The Battle of the Meander took place in December 1147 during the Second Crusade. The French Crusader army, led by Louis VII of France, successfully fended off an ambush by the Seljuks of Rum at the Meander River.

==Background==
King Louis VII led the French army on the march across Europe and Asia Minor to Jerusalem. The army decided to march along the coast of Anatolia because the defeat of King Conrad of Germany and his army at Dorylaeum had made it clear that marching inland was too dangerous. In December 1147 the army was marching across the valley of the river Maeander to reach the major port of Attalia. Odo of Deuil, who participated in the march, makes it clear that the Maeander valley was treacherous. Its mountain crags and slopes allowed the Turks to constantly harass the Crusaders with lightning raids.

==Battle==
The Turks launched a particularly heavy ambush as the Crusaders attempted to finally cross the river. They used their usual tactic of attacking and then quickly retreating before the enemy could regroup and counter-attack. On this occasion however, Louis had already placed his strongest knights to the front, side and rear, allowing these troops to engage the Turks before they could do much damage.
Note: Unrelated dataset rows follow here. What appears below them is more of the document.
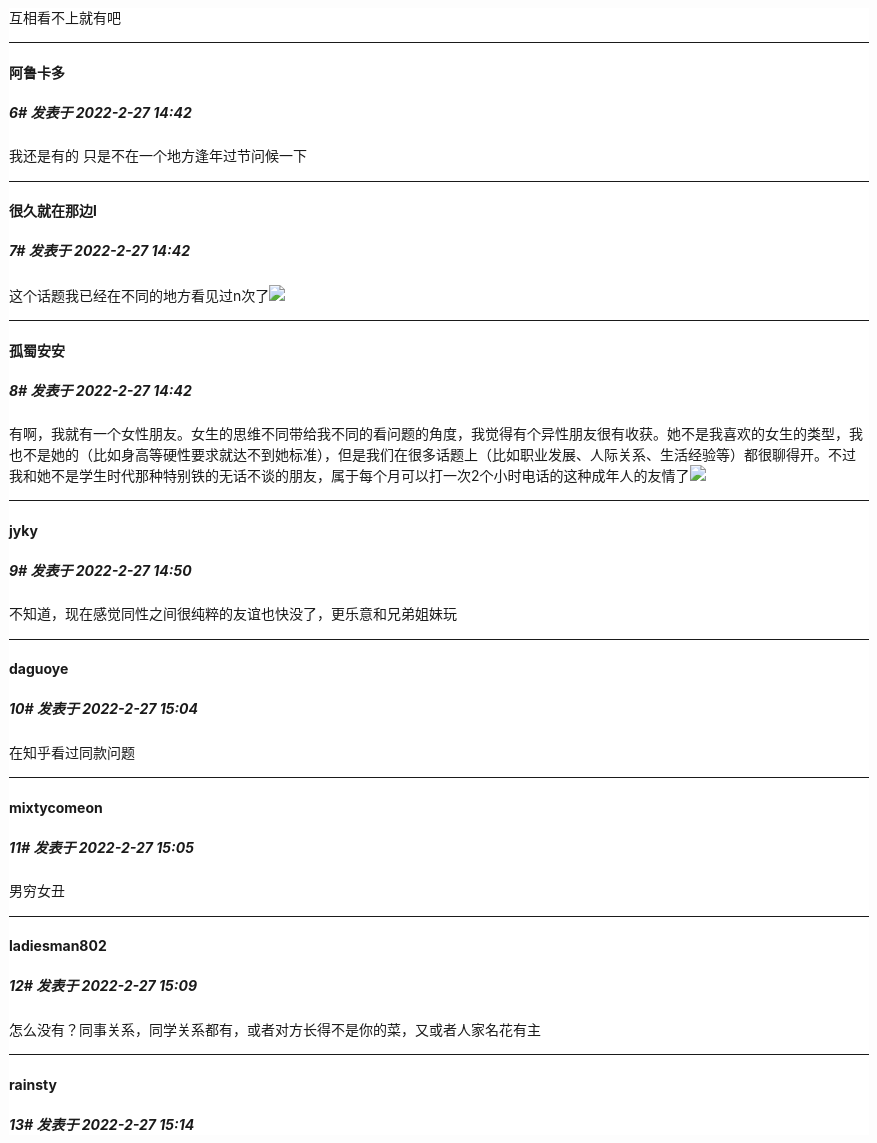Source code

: 互相看不上就有吧

*****

####  阿鲁卡多  
##### 6#       发表于 2022-2-27 14:42

我还是有的 只是不在一个地方逢年过节问候一下

*****

####  很久就在那边l  
##### 7#       发表于 2022-2-27 14:42

这个话题我已经在不同的地方看见过n次了<img src="https://static.saraba1st.com/image/smiley/face2017/002.png" referrerpolicy="no-referrer">

*****

####  孤蜀安安  
##### 8#       发表于 2022-2-27 14:42

有啊，我就有一个女性朋友。女生的思维不同带给我不同的看问题的角度，我觉得有个异性朋友很有收获。她不是我喜欢的女生的类型，我也不是她的（比如身高等硬性要求就达不到她标准），但是我们在很多话题上（比如职业发展、人际关系、生活经验等）都很聊得开。不过我和她不是学生时代那种特别铁的无话不谈的朋友，属于每个月可以打一次2个小时电话的这种成年人的友情了<img src="https://static.saraba1st.com/image/smiley/face2017/037.png" referrerpolicy="no-referrer">

*****

####  jyky  
##### 9#       发表于 2022-2-27 14:50

不知道，现在感觉同性之间很纯粹的友谊也快没了，更乐意和兄弟姐妹玩

*****

####  daguoye  
##### 10#       发表于 2022-2-27 15:04

在知乎看过同款问题

*****

####  mixtycomeon  
##### 11#       发表于 2022-2-27 15:05

男穷女丑

*****

####  ladiesman802  
##### 12#       发表于 2022-2-27 15:09

怎么没有？同事关系，同学关系都有，或者对方长得不是你的菜，又或者人家名花有主

*****

####  rainsty  
##### 13#       发表于 2022-2-27 15:14
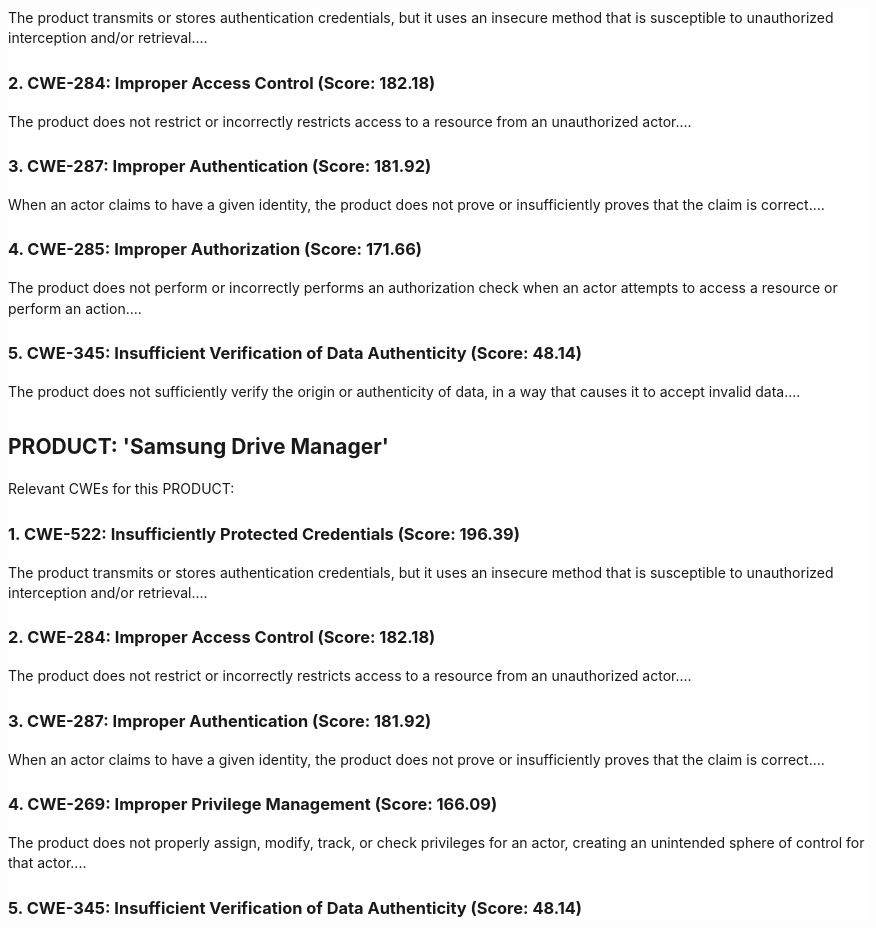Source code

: The product transmits or stores authentication credentials, but it uses an insecure method that is susceptible to unauthorized interception and/or retrieval....

### 2. CWE-284: Improper Access Control (Score: 182.18)

The product does not restrict or incorrectly restricts access to a resource from an unauthorized actor....

### 3. CWE-287: Improper Authentication (Score: 181.92)

When an actor claims to have a given identity, the product does not prove or insufficiently proves that the claim is correct....

### 4. CWE-285: Improper Authorization (Score: 171.66)

The product does not perform or incorrectly performs an authorization check when an actor attempts to access a resource or perform an action....

### 5. CWE-345: Insufficient Verification of Data Authenticity (Score: 48.14)

The product does not sufficiently verify the origin or authenticity of data, in a way that causes it to accept invalid data....

## PRODUCT: 'Samsung Drive Manager'

Relevant CWEs for this PRODUCT:

### 1. CWE-522: Insufficiently Protected Credentials (Score: 196.39)

The product transmits or stores authentication credentials, but it uses an insecure method that is susceptible to unauthorized interception and/or retrieval....

### 2. CWE-284: Improper Access Control (Score: 182.18)

The product does not restrict or incorrectly restricts access to a resource from an unauthorized actor....

### 3. CWE-287: Improper Authentication (Score: 181.92)

When an actor claims to have a given identity, the product does not prove or insufficiently proves that the claim is correct....

### 4. CWE-269: Improper Privilege Management (Score: 166.09)

The product does not properly assign, modify, track, or check privileges for an actor, creating an unintended sphere of control for that actor....

### 5. CWE-345: Insufficient Verification of Data Authenticity (Score: 48.14)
The Turks suffered heavy casualties, although many were able to escape back into the mountains on their swift horses. According to William of Tyre, writing later, the Crusaders also managed to capture many of the raiders. Neither William nor Odo reported on total Crusader casualties, although it can be assumed they were light because only one significant nobleman, Milo of Nogent, was killed. A rumour that defence was led by an unknown white-clad knight gained popularity among the Crusaders following the battle.

==Aftermath==
The victory was not enough to stop the Turkish attacks. Just days after the Battle of the Meander, the French army suffered a catastrophic defeat at Mount Cadmus. Nevertheless, historian Jonathon Phillips says that the Battle of the Meander is important because it helps in fully understanding the failure of the Second Crusade. He says that this engagement shows that the failure of the Crusade was caused by any inferior martial abilities of the Crusaders, as may seem the case.